| SOURCE EXTRACT |
━━━━━━━━━━━━━━━━━━━━━━━━━━━━━━

Why anti-socialists of today (say, repubs) wanna gut safety nets like social security?

Social Security started out in the 30s, but there have been many changes since.
Do you think a early 20th century "safety net" still applies in the 21st century.. almost 100 years later ?

Time to rethink and modernize.... example.. wouldnt a personal retirement account in the tax holders control and name with option of buying US govt savings bonds be a plausible alternative ?

97   MisdemeanorRebel   2012 Aug 18, 3:03am  

thomaswong.1986 says

Time to rethink and modernize.... example.. wouldnt a personal retirement account in the tax holders control and name with option of buying US govt savings bonds be a plausible alternative ?

No. See Chile.

98   anonymous   2012 Aug 18, 3:39am  

I, for one, think that maybe its time to increase the cost of living. Whoever thought that you should get to live free of charge? Best you always remember, that you owe someone else for the right to live, and it doesn't come cheap!

99   freak80   2012 Aug 19, 11:59pm  

raindoctor says

Well, you are bringing down the aggregate demand for the entire economy! They call it a paradox of thrift!!

━━━━━━━━━━━━━━━━━━━━━━━━━━━━━━

| PROVIDED INFORMATION |
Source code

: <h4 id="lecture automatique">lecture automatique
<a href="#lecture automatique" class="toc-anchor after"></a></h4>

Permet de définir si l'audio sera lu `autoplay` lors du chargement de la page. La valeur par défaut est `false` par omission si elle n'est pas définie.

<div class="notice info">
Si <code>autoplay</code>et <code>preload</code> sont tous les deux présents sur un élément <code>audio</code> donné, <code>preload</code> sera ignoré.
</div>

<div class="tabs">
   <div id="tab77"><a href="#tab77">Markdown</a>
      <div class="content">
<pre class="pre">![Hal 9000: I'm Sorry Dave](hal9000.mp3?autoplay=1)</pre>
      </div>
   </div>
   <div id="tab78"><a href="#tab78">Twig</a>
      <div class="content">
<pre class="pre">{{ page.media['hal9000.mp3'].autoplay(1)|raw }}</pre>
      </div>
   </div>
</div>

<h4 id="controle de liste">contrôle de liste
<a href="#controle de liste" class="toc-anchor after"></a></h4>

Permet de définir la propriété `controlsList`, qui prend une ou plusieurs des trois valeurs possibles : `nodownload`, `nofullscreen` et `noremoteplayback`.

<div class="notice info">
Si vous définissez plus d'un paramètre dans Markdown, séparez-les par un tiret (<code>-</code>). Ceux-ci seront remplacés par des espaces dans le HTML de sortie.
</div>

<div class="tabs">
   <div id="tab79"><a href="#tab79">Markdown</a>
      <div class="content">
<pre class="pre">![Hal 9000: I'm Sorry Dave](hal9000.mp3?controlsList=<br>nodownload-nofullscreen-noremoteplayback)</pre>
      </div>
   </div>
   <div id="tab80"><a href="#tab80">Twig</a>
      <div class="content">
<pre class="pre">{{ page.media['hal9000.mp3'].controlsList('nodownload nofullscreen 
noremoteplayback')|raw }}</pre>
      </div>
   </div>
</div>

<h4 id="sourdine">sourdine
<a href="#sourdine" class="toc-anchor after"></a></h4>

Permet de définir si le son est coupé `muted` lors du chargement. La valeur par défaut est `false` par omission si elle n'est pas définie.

━━━━━━━━━━━━━━━━━━━━━━━━━━━━━━

| STUDY QUESTIONS |
**1.** Copy the part of the Social Security discussion that opens with the words containing "I, for one, think" and closes with "paradox of thrift!!".
**2.** Carry on the forum discussion about Social Security, picking up right after its last sentence.
The entries come from a different source than the forum discussion about Social Security.

| RESPONSE LIST |
**1.**
I, for one, think that maybe its time to increase the cost of living. Whoever thought that you should get to live free of charge? Best you always remember, that you owe someone else for the right to live, and it doesn't come cheap!

99   freak80   2012 Aug 19, 11:59pm  

raindoctor says

Well, you are bringing down the aggregate demand for the entire economy! They call it a paradox of thrift!!

**2.**
Don't worry. The Fed will justly punish jvolstad with inflation and ZIRP.

How dare he try to protect his capital from theft by Crony Capitalists! The nerve!

100   StoutFiles   2012 Aug 20, 12:07am  

I would, but my neighbors, the Joneses, just got a new car and deck built! So naturally, I need these things too.

101   MisdemeanorRebel   2012 Aug 20, 1:49am  

raindoctor says

Those who are trying to gut safety nets are killing their golden goose!

But the Market(tm) is always right. We should stand aside from this force of nature and not intervene in the slightest, no matter what happens. How dare humans attempt to regulate or mitigate the forces of nature?! Bow down before Mammon, do as He says, most Holy Market!

I'm glad we don't have this attitude towards Drainage Ditches, Earthquake-zone building codes and Hurricane preparedness.

102   raindoctor   2012 Aug 20, 8:07am  

thomaswong.1986 says

Time to rethink and modernize.... example.. wouldnt a personal retirement account in the tax holders control and name with option of buying US govt savings bonds be a plausible alternative ?

If you think out how modern fiat monetary regime works, this is what you see sectorally:

gubmint deficits = private-sector savings.

You can also look cumulatively. Cumulative private-sector savings = cumulative gubmit deficits!

Of course, you may get confused by the existence of nominal assets. All assets are financialized; so, you need to start think in terms of financials.

We should look beyond what mainstream (including Austrians, neo-classicals and neo-liberals) is saying about montetary system.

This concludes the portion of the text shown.